Constitutional context
The Posse Comitatus Act (18 U.S.C. § 1385) restricts use of the Army and Air Force for domestic law enforcement; this bill would extend that principle explicitly to immigration enforcement. Under Youngstown Sheet & Tube v. Sawyer (1952), Congress has broad authority to define and limit the scope of military deployments, and presidential military authority is at its lowest when Congress has restricted it. The Commander-in-Chief Clause (Art. II, §2) grants the President operational command, but the Military Powers Clauses (Art.

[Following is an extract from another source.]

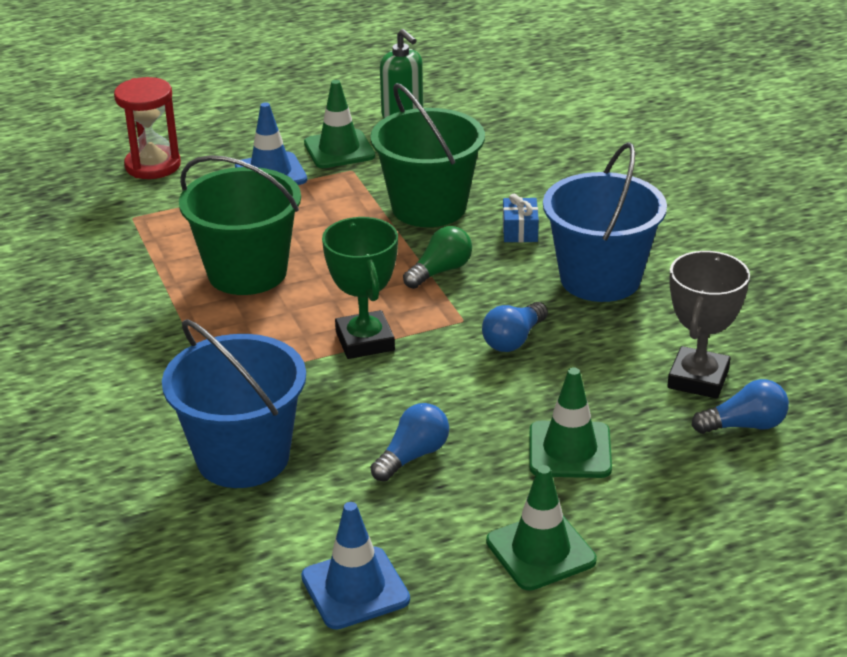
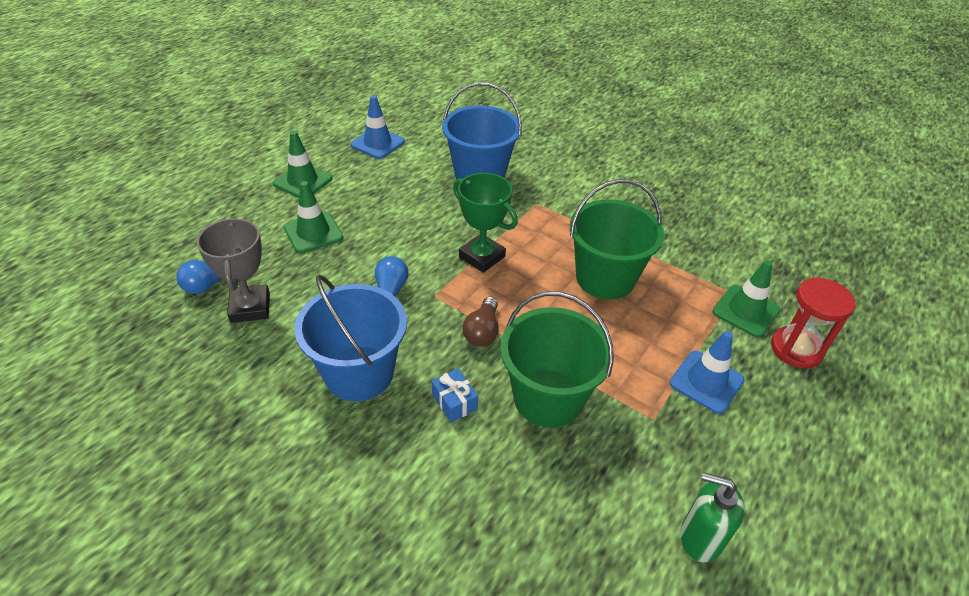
camera: 145 degrees right, 10 degrees up
green traffic cone [304,80,375,168] -> green traffic cone moved to [712,261,780,338]
blue light bulb [371,403,449,482] -> none
green light bulb [403,226,472,289] -> brown light bulb [462,297,499,346]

I, §8, cls. 12-14) give Congress authority to make rules governing the armed forces.
Checks and balances
Congress would gain explicit statutory authority to limit how the Executive deploys military and National Guard personnel domestically; the President's Commander-in-Chief authority would be constrained by this legislative restriction, consistent with Youngstown Zone 3 analysis where presidential power is at its lowest ebb.
Historical precedent
The Posse Comitatus Act of 1878 established the foundational prohibition on military domestic law enforcement; National Guard border deployments under Operations Jumpstart (2006) and Phalanx (2010) were structured specifically to avoid direct law enforcement contact, reflecting ongoing tension over where the legal line falls.